Redrow cuts payout hit by housing slump
Evidence of the housing market downturn became even more explicit yesterday as housebuilder Redrow announced a halving of profits and a new £450m debt facility to 2011.
Shareholders are also losing out on a third dividend, due to an “unprecedented decline in the fortunes of the UK housing market in a very short period of time”, Redrow said. The company is looking to preserve cash, during a sharp decline in sales activity.
The results follow a survey from the Royal Institution of Chartered Surveyors (RICS), which showed completed sales were just 12.7 per surveyor during August, the lowest response on record.
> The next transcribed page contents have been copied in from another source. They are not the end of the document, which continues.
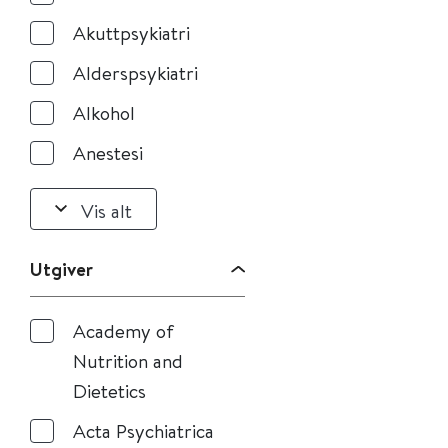
Akuttpsykiatri
Alderspsykiatri
Alkohol
Anestesi
Vis alt
Utgiver
Academy of
Nutrition and
Dietetics
Acta Psychiatrica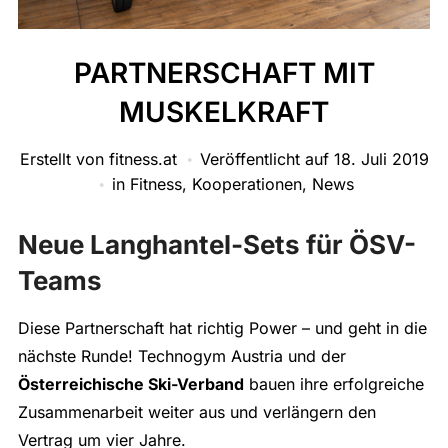
PARTNERSCHAFT MIT
MUSKELKRAFT
Erstellt von
fitness.at
Veröffentlicht auf
18. Juli 2019
in
Fitness
,
Kooperationen
,
News
Neue Langhantel-Sets für ÖSV-
Teams
Diese Partnerschaft hat richtig Power – und geht in die
nächste Runde! Technogym Austria und der
Österreichische Ski-Verband
bauen ihre erfolgreiche
Zusammenarbeit weiter aus und verlängern den
Vertrag um vier Jahre.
At the end of June Redrow had forward sales of only 1,189 houses, down 45 per cent from the same time in 2007. As a result, it expected total sales in the year to June 2009 to be “substantially” lower than for the financial year just ended.
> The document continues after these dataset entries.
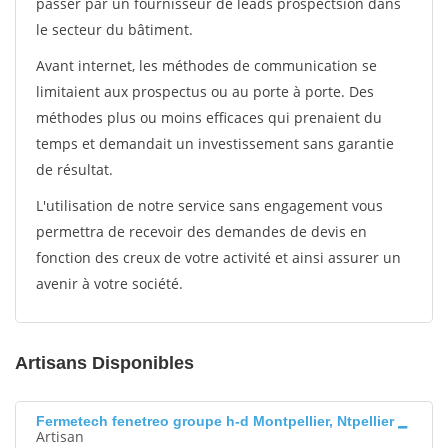
passer par un fournisseur de leads prospectsion dans
le secteur du bâtiment.
Avant internet, les méthodes de communication se
limitaient aux prospectus ou au porte à porte. Des
méthodes plus ou moins efficaces qui prenaient du
temps et demandait un investissement sans garantie
de résultat.
L'utilisation de notre service sans engagement vous
permettra de recevoir des demandes de devis en
fonction des creux de votre activité et ainsi assurer un
avenir à votre société.
Artisans Disponibles
Fermetech fenetreo groupe h-d Montpellier, Ntpellier
Artisan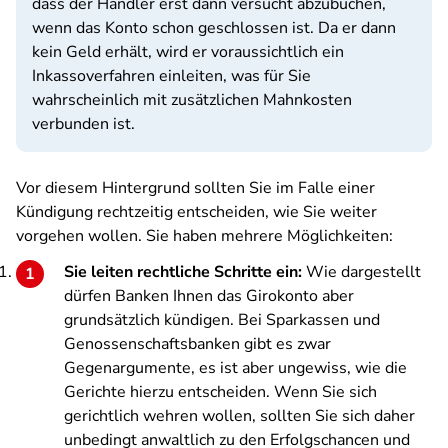
dass der Händler erst dann versucht abzubuchen,
wenn das Konto schon geschlossen ist. Da er dann
kein Geld erhält, wird er voraussichtlich ein
Inkassoverfahren einleiten, was für Sie
wahrscheinlich mit zusätzlichen Mahnkosten
verbunden ist.
Vor diesem Hintergrund sollten Sie im Falle einer
Kündigung rechtzeitig entscheiden, wie Sie weiter
vorgehen wollen. Sie haben mehrere Möglichkeiten:
Sie leiten rechtliche Schritte ein:
Wie dargestellt
dürfen Banken Ihnen das Girokonto aber
grundsätzlich kündigen. Bei Sparkassen und
Genossenschaftsbanken gibt es zwar
Gegenargumente, es ist aber ungewiss, wie die
Gerichte hierzu entscheiden. Wenn Sie sich
gerichtlich wehren wollen, sollten Sie sich daher
unbedingt anwaltlich zu den Erfolgschancen und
In the year to the end of June Redrow sold 3,925 houses, nearly 19 per cent less than in the previous year with most of the reduction in the second half, when reservations plummeted by 55 per cent.
Margins came under pressure as the group offered greater discounts and incentives to secure sales, with the operating margin down from 16.4 per cent to 13 per cent.
The group said it had secured a new three-year £450m banking facility and said it now had an appropriate platform from which to move forward. Chief executive Neil Fitzsimmons said: “I think there is a lot of hard thinking to be done about where interest rate policy now sits but I increasingly think the risks to the economy are on the downside rather than on the upside.”
Fitzsimmons acknowledged the government’s changes to stamp duty but added “more needs to be done to help first time buyers”. He also called for a review of government land proposals to prevent a longer term impact on housing supply.